REQUIRED ACTIONS
• a. From the forum thread about 108 mala beads, copy the passage that begins at "## Gyani Jarnail" and stops after "for naam japp.".
• b. In the forum thread about 108 mala beads, list each distinct number written in digits in the passage that follows "Answer:".
• c. Write what comes next in the forum thread about 108 mala beads, after its final sentence.

TEXT UNDER STUDY
# 108 Mala Beads



## CaramelChocolate (Feb 13, 2005)

Do Sikhs, when using mala for naam jap, have to use 108 beads on their mala? I know this is a Hindu thing but it can have a logical unsuperstitious meaning for Sikhs also - 

*

*​*(5) Why are there 108 beads in a mala (rosary)?[font=Courier New, Courier, mono][font=Courier New, Courier, mono][/font][/font]*
*Answer:* According to the Upanishads, a person will breathe 21,600 times a day. It is broken up into two parts, day and night. Therefore, during the day we breathe 10,800 times and at night we breathe 10,800 times. Because it is not practical for us to chant the name of God during every breath, we should chant them at least 108 times. Every time we chant the mantra its fruit is multiplied by 100. Hence, if we say it 108 times it will really equal 10,800. 

*Source: http://kids.swaminarayan.org *


----------



## Gyani Jarnail Singh (Feb 13, 2005)

Gurbani tells us that those who Japp the Naam swaass swass are the real saints..so each breath is meant for naam japp.

DATA EXTRACTS
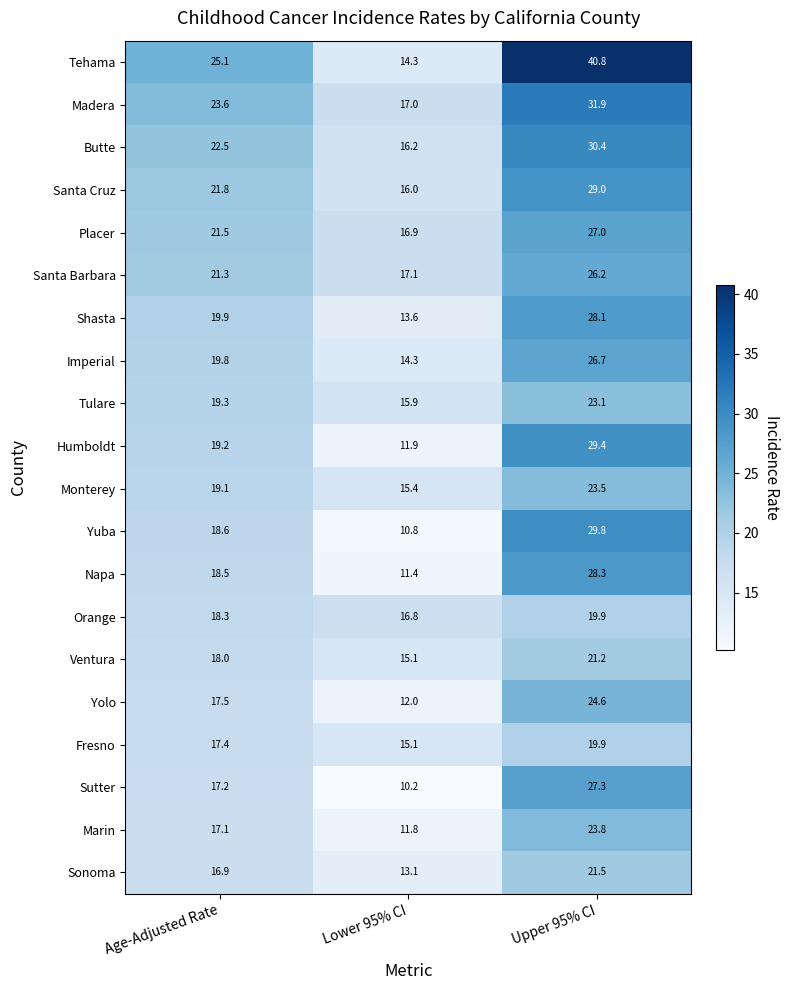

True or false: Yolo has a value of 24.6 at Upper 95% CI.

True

* * *

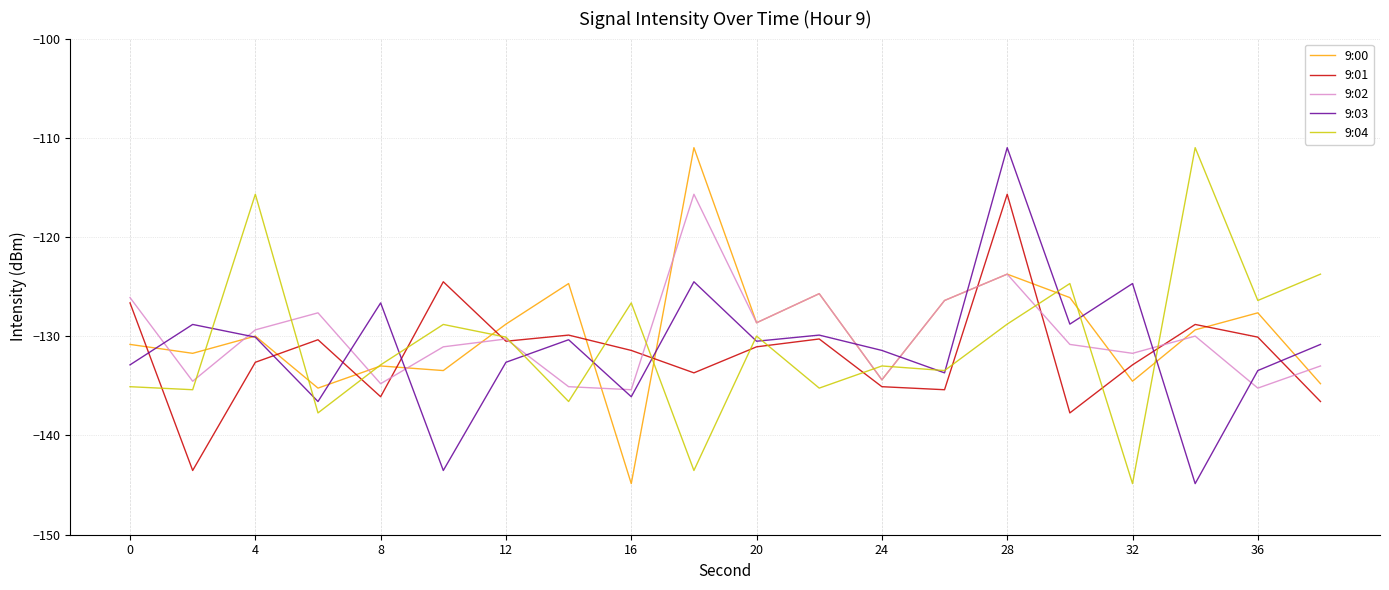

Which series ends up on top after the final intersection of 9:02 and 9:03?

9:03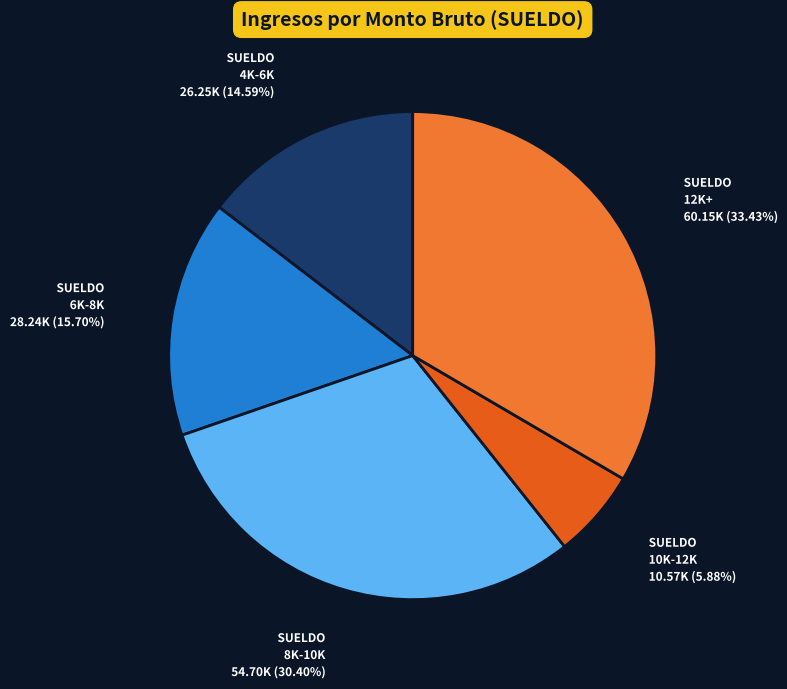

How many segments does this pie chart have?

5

==

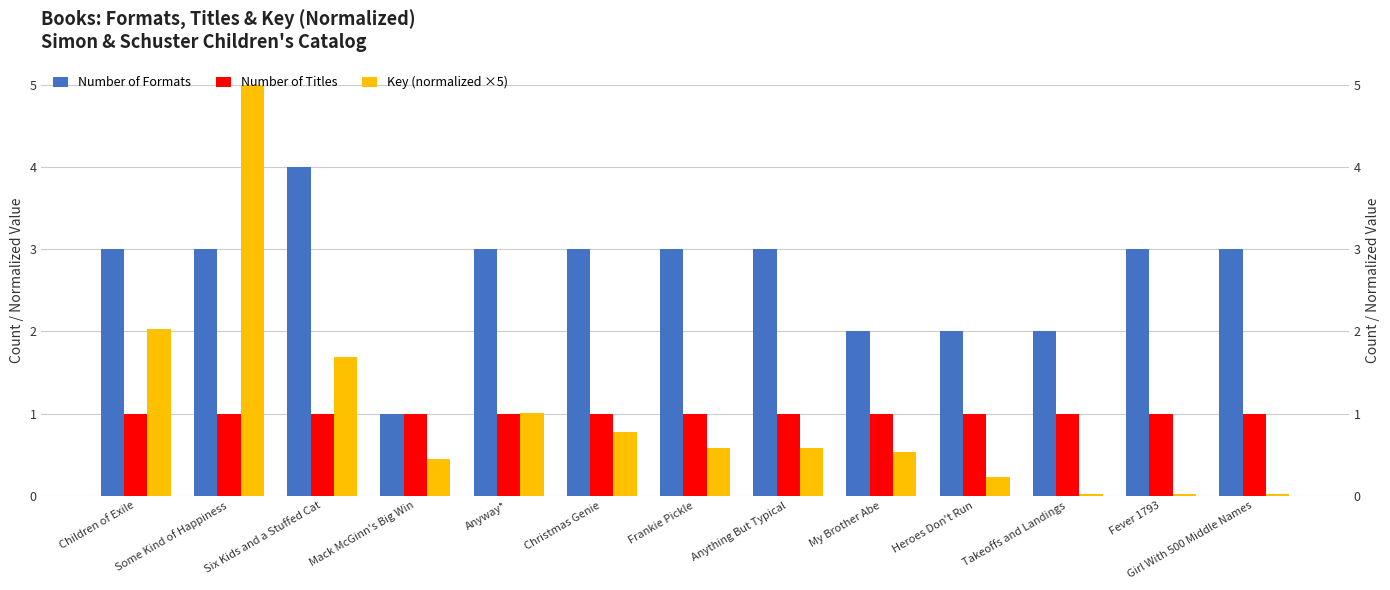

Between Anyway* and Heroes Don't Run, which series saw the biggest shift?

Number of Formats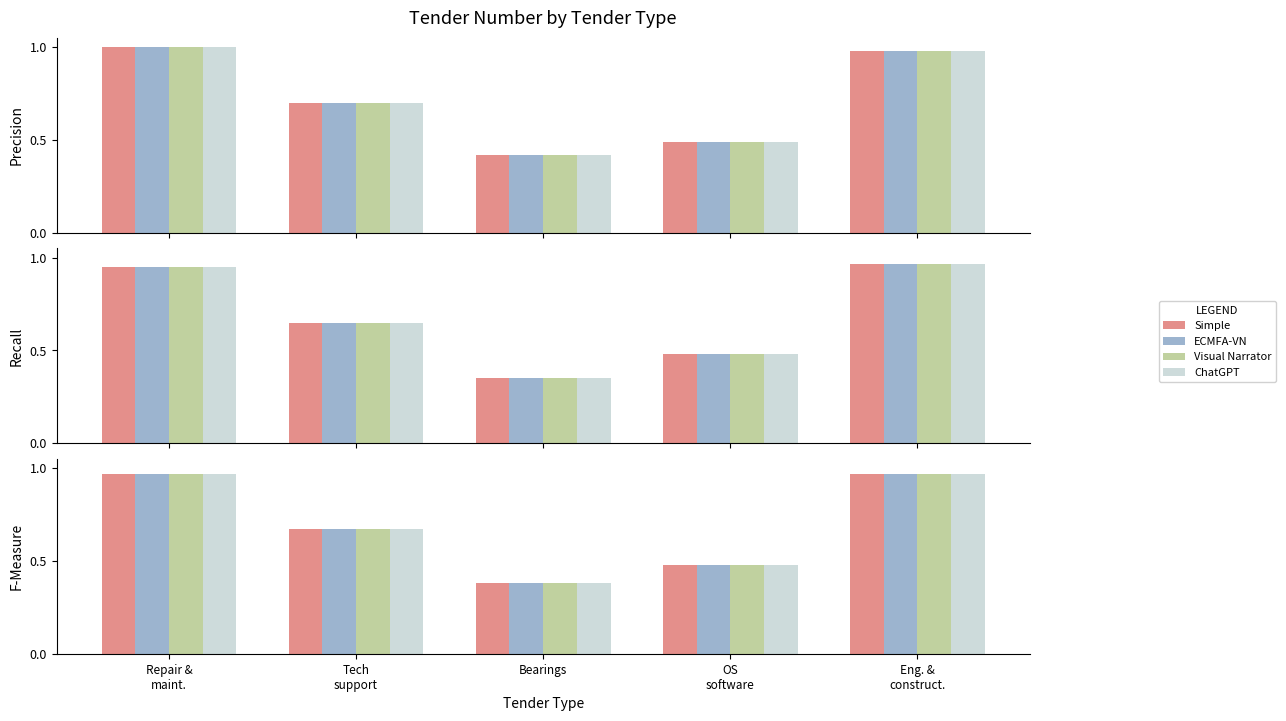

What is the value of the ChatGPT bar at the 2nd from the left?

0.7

ANSWERS FOR THE EXERCISE
• a.
## Gyani Jarnail Singh (Feb 13, 2005)

Gurbani tells us that those who Japp the Naam swaass swass are the real saints..so each breath is meant for naam japp.

• b.
21,600
10,800
108
100

• c.
Where do we draw the line that says..Here lies the point of "unpractical" ?? you have put it at 10,800 is Not Practical...so we do it 108..and it automatically multiplies by 100 to make it 10,800....what about just doing it 10.8 times and automatically multiplying it by 1000...or better still just 1.08...and multiply by 10,000...and IF we cant do/have difficulty computing how to do .08 of  ajapp..why not take the easy way out and round it up to 1 adn in that way we will "accumalate" EXTRA Bonus POINTS....for those days we "really need" to take a holiday and cant do even the minimum nana japps.( like maybe we end up in coma for a few months and the "bonus" points accumalated would certianly come in handly then !!!

the 108 beads mala...counting...gintee mintee is of no significance to real SIKHS as this has no value at all in GURBANI/GURMATT. This Maala carrying thingy is popular with the "hinduised" brahmanwaadi "sants/babajis" only.  Not a Single line in Gurbani "recommends" maaal as a tool for Naam japp Abhiyaas..but there are SEVERAL that CONDEMN such SHOW OFF RITUAL behaviour..Gaal maala tilak lilatang...doi dhotee bastar kapattang...etc etc.
A true Sikh follows what Gurbani Says....just try your level best to do naam japp as much as you can....forget about counting and scoring off..HE is NOT PLEASED with such rituals as counting etc.

Jarnail Singh


----------



## Amerikaur (Feb 21, 2005)

I don't think I can top what Gyani ji said about counting being verboten in Sikhi.

The aala is not required by Gurbani, however, some Sikhs think there are advantages of using it.  A mala can be an extra physical reminder to do simran...kind of like having a post-it note attached to one's computer screen.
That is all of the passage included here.